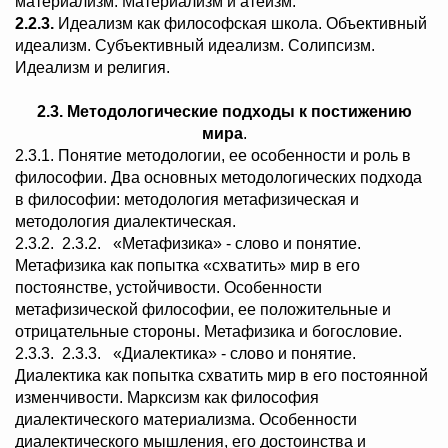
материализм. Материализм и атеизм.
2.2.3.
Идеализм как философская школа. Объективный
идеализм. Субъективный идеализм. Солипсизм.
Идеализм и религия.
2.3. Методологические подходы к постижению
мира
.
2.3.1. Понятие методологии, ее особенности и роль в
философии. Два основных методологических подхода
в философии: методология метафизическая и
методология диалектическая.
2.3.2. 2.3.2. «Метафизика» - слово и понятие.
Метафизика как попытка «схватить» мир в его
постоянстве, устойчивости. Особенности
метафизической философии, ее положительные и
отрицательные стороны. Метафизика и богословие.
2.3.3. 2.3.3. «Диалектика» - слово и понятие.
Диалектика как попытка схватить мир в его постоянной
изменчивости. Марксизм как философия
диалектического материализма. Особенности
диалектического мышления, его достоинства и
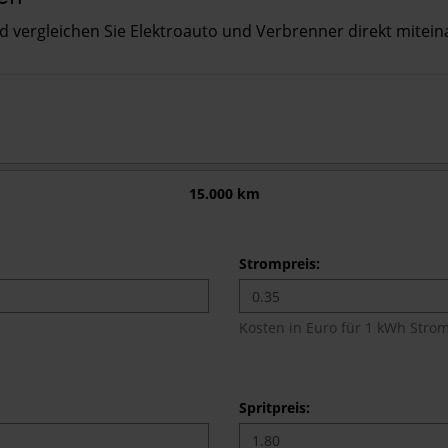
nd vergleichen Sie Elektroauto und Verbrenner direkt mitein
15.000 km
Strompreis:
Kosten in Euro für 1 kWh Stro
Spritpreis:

= = = = = = =

> _Try it_
Can you change "Spritpreis" to "Benzinpreis" and write out all of the data above again with nothing else altered and the pictures left out?

> _Finished exercise_
материализм. Материализм и атеизм.
2.2.3.
Идеализм как философская школа. Объективный
идеализм. Субъективный идеализм. Солипсизм.
Идеализм и религия.
2.3. Методологические подходы к постижению
мира
.
2.3.1. Понятие методологии, ее особенности и роль в
философии. Два основных методологических подхода
в философии: методология метафизическая и
методология диалектическая.
2.3.2. 2.3.2. «Метафизика» - слово и понятие.
Метафизика как попытка «схватить» мир в его
постоянстве, устойчивости. Особенности
метафизической философии, ее положительные и
отрицательные стороны. Метафизика и богословие.
2.3.3. 2.3.3. «Диалектика» - слово и понятие.
Диалектика как попытка схватить мир в его постоянной
изменчивости. Марксизм как философия
диалектического материализма. Особенности
диалектического мышления, его достоинства и
nd vergleichen Sie Elektroauto und Verbrenner direkt mitein
15.000 km
Strompreis:
Kosten in Euro für 1 kWh Stro
Benzinpreis:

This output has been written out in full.